Seit 2000 wird das GATS im Rahmen der DOHA Runde neu verhandelt – und weil DOHA stockt, steht auch GATS still. Nun haben sich die Staaten, die eine weitere Liberalisierung des Dienstleistungsmarktes wünschen, unter Druck der mulitinationalen Unternehmen in der „Gruppe der sehr guten Freunde“ zusammengesetzt und verhandeln dort ein Abkommen in einer Koalition der Willigen, das TiSA (Trade in Services Agreement). TiSA ist wegen neuer Regeln demokratiepolitisch noch viel heikler als das GATS:

– Negativlisten: Gemäss TiSA muss jeder Vertragsstaat eine Liste der Dienstleistungen erstellen, die von der Marktöffnung ausgenommen werden sollen. Für alles, was auf der Liste fehlt, gilt zwingend Marktöffnung. Beim GATS galten noch Positivlisten: ein Staat musste aktiv deklarieren, was geöffnet werden soll. TiSA kehrt diese Logik um. Künftige Dienstleistungsarten, die wir heute nicht kennen und die deshalb auf der Negativ-Liste fehlen, wären zwingend der Marktöffnung unterstellt.
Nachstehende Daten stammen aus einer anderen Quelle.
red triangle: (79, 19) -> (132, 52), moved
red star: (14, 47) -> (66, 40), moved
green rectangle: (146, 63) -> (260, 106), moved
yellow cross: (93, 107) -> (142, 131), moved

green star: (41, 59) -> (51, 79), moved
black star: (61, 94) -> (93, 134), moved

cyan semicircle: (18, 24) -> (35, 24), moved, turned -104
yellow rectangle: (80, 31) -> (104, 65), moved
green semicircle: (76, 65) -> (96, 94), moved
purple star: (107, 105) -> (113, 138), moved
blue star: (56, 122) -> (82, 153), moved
Darunter fallen auch kommunale Strukturen der Stadt Bern wie EWB, Bernmobil, etc.

– Ratchet-Klausel: Gemäss TiSA-Abkommen darf eine einmal gemachte Marktöffnung nicht mehr zurückgenommen werden. Selbst wenn eine Marktöffnung völlig versagt hat, ist eine Rücknahme der Deregulierung auf immer ausgeschlossen. Zum Beispiel wäre die Rückführung der Stadtbauten in die Verwaltung nach Unterzeichnung des TiSA Abkommens nicht möglich gewesen.

– Standstill-Klausel: Gemäss TiSA-Abkommen darf die Regulierungsdichte, wie sie bei Unterzeichnung des Abkommens besteht, zukünftig nicht mehr erhöht werden.
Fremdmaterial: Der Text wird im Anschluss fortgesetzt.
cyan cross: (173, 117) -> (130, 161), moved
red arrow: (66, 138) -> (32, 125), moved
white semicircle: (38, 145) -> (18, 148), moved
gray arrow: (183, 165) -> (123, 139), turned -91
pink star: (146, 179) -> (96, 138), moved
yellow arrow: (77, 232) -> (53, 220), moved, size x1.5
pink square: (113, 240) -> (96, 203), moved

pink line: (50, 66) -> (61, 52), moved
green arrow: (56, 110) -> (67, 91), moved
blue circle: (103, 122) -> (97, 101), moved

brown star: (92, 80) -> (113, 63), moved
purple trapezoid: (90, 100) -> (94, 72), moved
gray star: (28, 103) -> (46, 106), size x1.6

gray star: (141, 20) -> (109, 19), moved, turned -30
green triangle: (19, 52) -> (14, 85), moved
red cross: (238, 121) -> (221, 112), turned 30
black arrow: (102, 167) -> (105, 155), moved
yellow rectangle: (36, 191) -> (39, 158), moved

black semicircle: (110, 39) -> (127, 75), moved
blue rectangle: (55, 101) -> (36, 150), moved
– Future-proofing-Klausel: Gemäss TiSA-Abkommen sind sämtliche künftigen Dienstleistungen, die heute noch nicht erfunden sind, zwingend der Marktöffnung ausgeliefert. Ein heute noch nicht bekannter Energieträger würde demnach zwingend der Marktöffnung unterstehen und ein staatliches Monopol wie bei der wäre Elektrizität nicht möglich wäre.

Zusätzlich bereitet uns grosse Sorgen, dass TiSA völlig geheim verhandelt wird. Noch fünf Jahre nach dem Abschluss oder Scheitern der Verhandlungen sollen die Resultate absolut geheim bleiben. Die Bevölkerung bleibt also selbst bei einem Beitritt der Schweiz im Ungewissen, was genau entschieden wurde. Zusätzlich zu diesem demokratisch sehr fragwürdigen Vorgehen verhandelt der Bundesrat ohne korrektes Mandat. Er verhandelt TiSA im Rahmen des mehr als zehnjährigen DOHA-Mandats, obwohl TiSA ausserhalb der WTO verhandelt wird und nach neuen Spielregeln spielt. Der Bundesrat verhandelt also geheim, an der Bevölkerung vorbei, gegen den sozialen Frieden, gegen die demokratischen Regeln der Schweiz und gegen staatsrechtliche Grundsätze.

Wir fordern deshalb vom Gemeinderat, dass er die Stadt Bern im Sinne eines Signals zur TiSA-freien Zone erklärt, analog zu den weltweiten Massnahmen zu GATS anfangs des 21. Jahrhunderts.